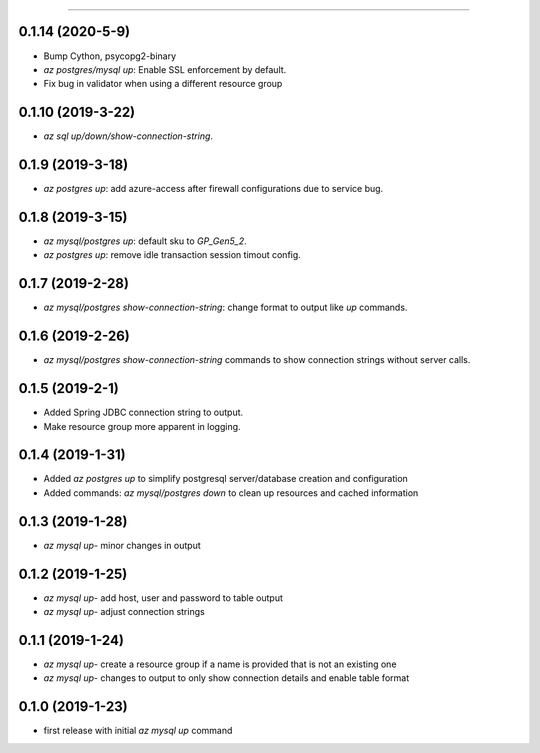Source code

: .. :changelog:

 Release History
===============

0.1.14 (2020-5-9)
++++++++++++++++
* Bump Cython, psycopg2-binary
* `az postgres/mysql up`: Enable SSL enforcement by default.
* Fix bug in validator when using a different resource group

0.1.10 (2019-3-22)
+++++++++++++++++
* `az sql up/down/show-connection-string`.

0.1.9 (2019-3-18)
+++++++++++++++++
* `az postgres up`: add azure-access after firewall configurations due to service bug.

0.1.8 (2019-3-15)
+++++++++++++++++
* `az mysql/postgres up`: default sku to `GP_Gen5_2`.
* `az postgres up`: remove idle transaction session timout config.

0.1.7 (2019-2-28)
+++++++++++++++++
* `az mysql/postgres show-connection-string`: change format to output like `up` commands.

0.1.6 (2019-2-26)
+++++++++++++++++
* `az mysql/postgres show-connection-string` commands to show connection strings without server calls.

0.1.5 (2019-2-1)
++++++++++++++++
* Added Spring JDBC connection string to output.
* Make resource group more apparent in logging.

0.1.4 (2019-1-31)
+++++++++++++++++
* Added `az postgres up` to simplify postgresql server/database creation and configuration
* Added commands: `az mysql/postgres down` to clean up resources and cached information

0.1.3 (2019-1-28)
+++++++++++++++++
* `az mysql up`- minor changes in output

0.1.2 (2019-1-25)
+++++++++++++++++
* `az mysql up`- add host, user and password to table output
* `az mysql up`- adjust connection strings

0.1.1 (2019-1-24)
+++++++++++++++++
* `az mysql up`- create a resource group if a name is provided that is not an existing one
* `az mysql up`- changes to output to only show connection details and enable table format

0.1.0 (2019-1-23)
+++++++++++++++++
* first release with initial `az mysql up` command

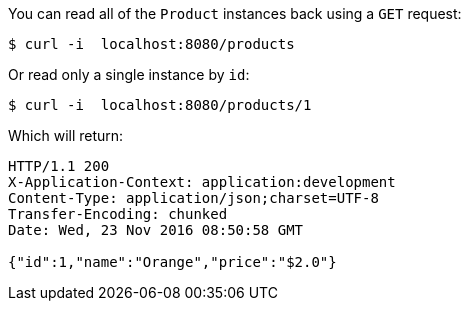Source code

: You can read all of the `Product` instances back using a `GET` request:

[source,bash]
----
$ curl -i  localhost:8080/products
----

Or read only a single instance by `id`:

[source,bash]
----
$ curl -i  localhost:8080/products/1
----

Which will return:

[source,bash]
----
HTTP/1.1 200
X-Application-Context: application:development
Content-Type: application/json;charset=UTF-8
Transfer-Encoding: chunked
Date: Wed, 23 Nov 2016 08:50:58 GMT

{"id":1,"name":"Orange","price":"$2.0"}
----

- **EXERCISE OBJECTIVE**
Go through the data above and print exactly the lines from its first line through the line holding "default sku to", both included, leaving pictures aside.

- **ANSWER TO THIS PROBLEM**
Source code

: .. :changelog:

 Release History
===============

0.1.14 (2020-5-9)
++++++++++++++++
* Bump Cython, psycopg2-binary
* `az postgres/mysql up`: Enable SSL enforcement by default.
* Fix bug in validator when using a different resource group

0.1.10 (2019-3-22)
+++++++++++++++++
* `az sql up/down/show-connection-string`.

0.1.9 (2019-3-18)
+++++++++++++++++
* `az postgres up`: add azure-access after firewall configurations due to service bug.

0.1.8 (2019-3-15)
+++++++++++++++++
* `az mysql/postgres up`: default sku to `GP_Gen5_2`.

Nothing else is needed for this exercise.